Edit the records below by changing "camera details" to "camera parameters" and leaving everything else as it is. Omit the pictures from your answer.
# # # # # # #
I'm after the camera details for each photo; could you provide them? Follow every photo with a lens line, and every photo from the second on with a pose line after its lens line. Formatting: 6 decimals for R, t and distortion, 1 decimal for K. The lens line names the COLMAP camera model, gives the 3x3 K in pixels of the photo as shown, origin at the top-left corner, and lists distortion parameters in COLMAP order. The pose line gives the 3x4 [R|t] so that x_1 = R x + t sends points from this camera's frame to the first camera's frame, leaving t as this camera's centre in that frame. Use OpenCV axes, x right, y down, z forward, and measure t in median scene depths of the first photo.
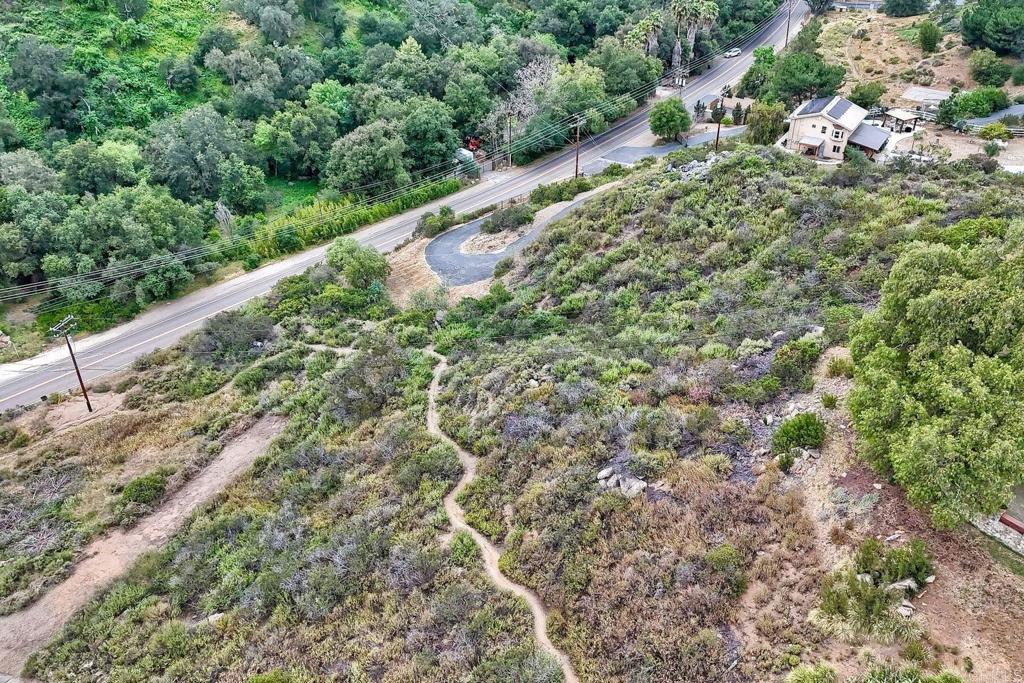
lens RADIAL K [[892.8, 0, 509.8], [0, 892.8, 342.5], [0, 0, 1]] dist [0.074017, -0.068829]
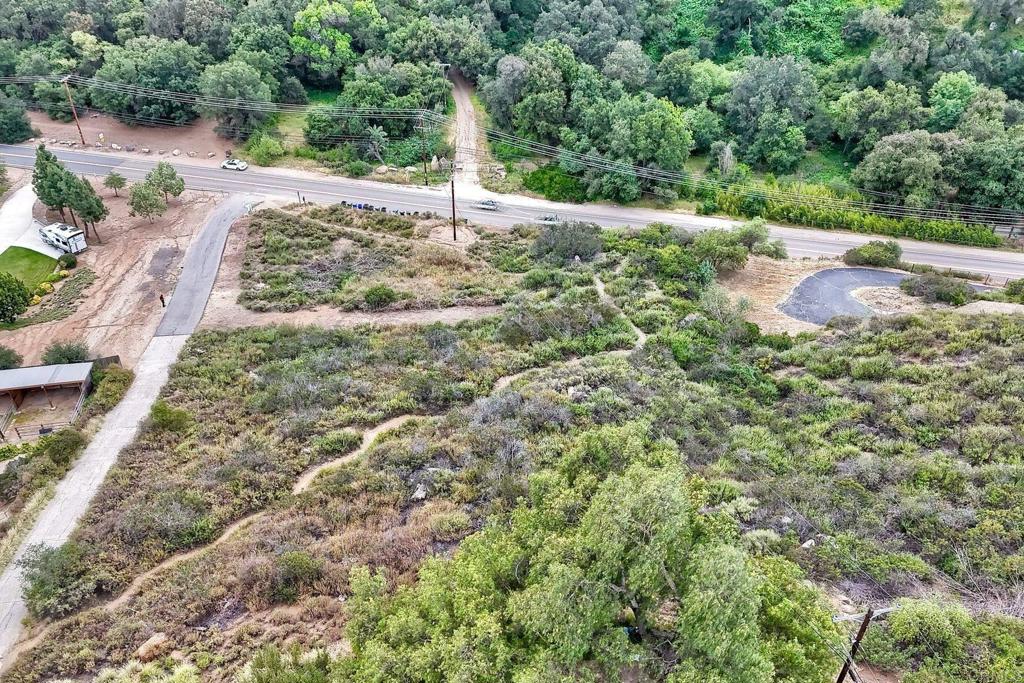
lens RADIAL K [[892.8, 0, 507.2], [0, 892.8, 339.6], [0, 0, 1]] dist [0.074017, -0.068829]
pose [[0.514718, 0.515484, -0.685085, 0.442898], [-0.475706, 0.836492, 0.272002, -0.162278], [0.713281, 0.185894, 0.675776, 0.230126]]
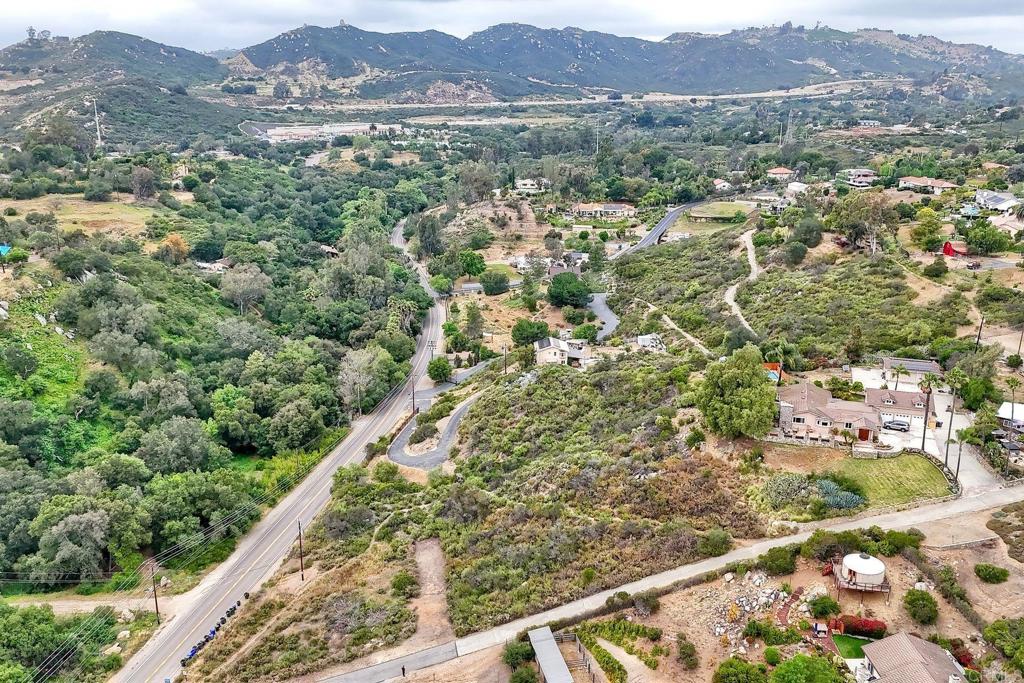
lens RADIAL K [[892.8, 0, 513.3], [0, 892.8, 340.2], [0, 0, 1]] dist [0.074017, -0.068829]
pose [[0.825828, -0.159493, 0.540897, -0.885645], [0.314467, 0.926436, -0.206945, 0.120198], [-0.468101, 0.340995, 0.815232, -0.609276]]
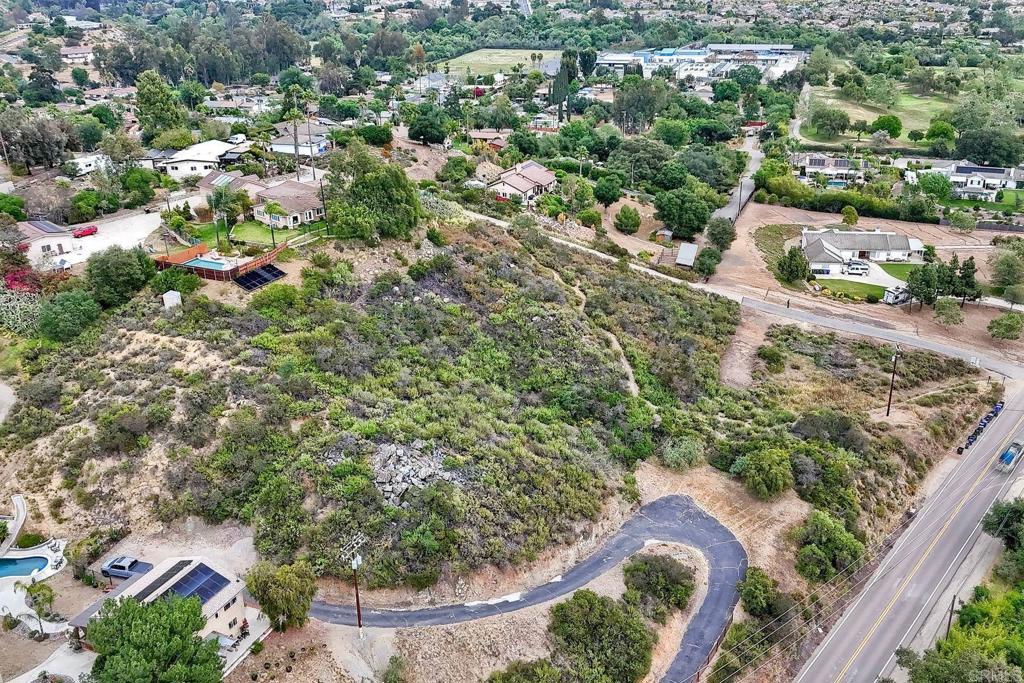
lens RADIAL K [[936.6, 0, 516.3], [0, 936.6, 341.6], [0, 0, 1]] dist [0.057384, 0.000000]
pose [[-0.992070, 0.067762, -0.105852, 0.222488], [-0.052248, 0.543639, 0.837691, -1.068220], [0.114309, 0.836579, -0.535788, 1.481222]]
# # # # # # #
▶ [Exercise response]:
I'm after the camera parameters for each photo; could you provide them? Follow every photo with a lens line, and every photo from the second on with a pose line after its lens line. Formatting: 6 decimals for R, t and distortion, 1 decimal for K. The lens line names the COLMAP camera model, gives the 3x3 K in pixels of the photo as shown, origin at the top-left corner, and lists distortion parameters in COLMAP order. The pose line gives the 3x4 [R|t] so that x_1 = R x + t sends points from this camera's frame to the first camera's frame, leaving t as this camera's centre in that frame. Use OpenCV axes, x right, y down, z forward, and measure t in median scene depths of the first photo.
lens RADIAL K [[892.8, 0, 509.8], [0, 892.8, 342.5], [0, 0, 1]] dist [0.074017, -0.068829]
lens RADIAL K [[892.8, 0, 507.2], [0, 892.8, 339.6], [0, 0, 1]] dist [0.074017, -0.068829]
pose [[0.514718, 0.515484, -0.685085, 0.442898], [-0.475706, 0.836492, 0.272002, -0.162278], [0.713281, 0.185894, 0.675776, 0.230126]]
lens RADIAL K [[892.8, 0, 513.3], [0, 892.8, 340.2], [0, 0, 1]] dist [0.074017, -0.068829]
pose [[0.825828, -0.159493, 0.540897, -0.885645], [0.314467, 0.926436, -0.206945, 0.120198], [-0.468101, 0.340995, 0.815232, -0.609276]]
lens RADIAL K [[936.6, 0, 516.3], [0, 936.6, 341.6], [0, 0, 1]] dist [0.057384, 0.000000]
pose [[-0.992070, 0.067762, -0.105852, 0.222488], [-0.052248, 0.543639, 0.837691, -1.068220], [0.114309, 0.836579, -0.535788, 1.481222]]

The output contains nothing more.